Patel, who plays the role of Jamal, the protagonist of the film, attributed his being cast to pure luck.
    
He said Danny Boyle's daughter happened to be a fan of Skins, in which he had acted, and suggested his name. Until that point Boyle had been looking at Indian actors, who were proving too muscular, the wrong physical shape.
    
"Danny was looking for someone like me who looks like they grew up in a slum, someone lanky and skinny and not particularly handsome," he told the paper in Mumbai.

After having been acting in the slums of Mumbai for five months, Patel says he has fallen love with the city. "I love this place. I would love to come back here and film something. I've fallen in love with Mumbai. It is magical," he said.

Patel thinks it unfair to criticise Slumdog for being unrealistic. "It has never claimed to be a documentary. It is a movie. It is entertainment."

The film has caught energy and pace of Mumbai, he felt. "As soon as I stepped off the plane I felt I was thrown into it. The intense wall of heat. The Noise. The colours. The air smells different. Saffron and sewers. You do get used to it. And you do get numbed to the poverty."

About the film, he said "it is the generic underdog story, I think Jamal, my character, has come from nothing. and everyone loves an underdog. But it also has that rare combination of being able to make you laugh and cry and feel good and feel shocked at the same time."

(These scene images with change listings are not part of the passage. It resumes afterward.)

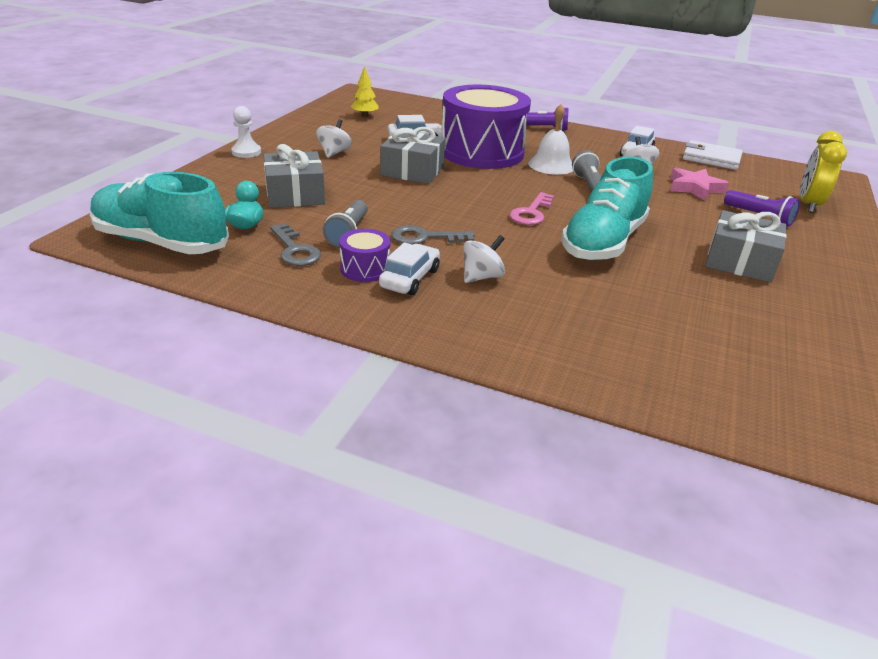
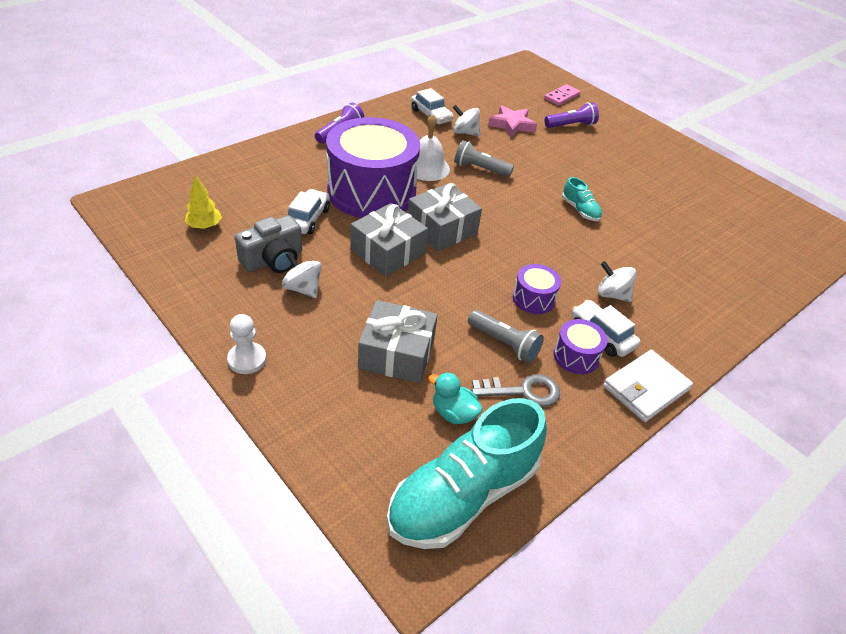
camera: 65 degrees left, 10 degrees up
grey key [391,225,475,245] -> purple drum [513,264,561,314]
white spinning top [463,235,505,283] -> white spinning top turned 45 degrees counterclockwise [598,261,636,302]
pink key [510,192,554,225] -> none
turquoise shoe [562,157,653,260] -> turquoise shoe [562,177,602,221], size x0.44
white wallet [683,140,743,170] -> white wallet moved to [603,350,693,422]
grey gift [705,210,787,283] -> grey gift moved to [408,183,482,251]
yellow clock [800,131,847,213] -> pink domino [544,84,580,106]
none -> grey camera [235,215,302,273]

To a question on the Mumbai attacks, Patel said "I was out here for five months and I couldn't believe it when I saw the Victoria station on the news being attacked by terrorists. The heart of it was destroyed. But I got a real sense working here that it is a place of optimism and that it will always bounce back. Things move a million miles an hour."
    
Before filming began, Patel did not know much about India. He had first visited the country as a ten-year-old attending a wedding in Gujarat, and wasn't impressed.

"I was bitten by mosquitoes, got the runs, the toilets were holes in the ground. I hated it. But going out eight years later, I really appreciated it."

Patel is 6ft 1in and has a black belt in Tae Kwon do. "I'm harmless. Wouldn't hurt a fly. But they do still call me nicknames, now I'm known as Slumdog."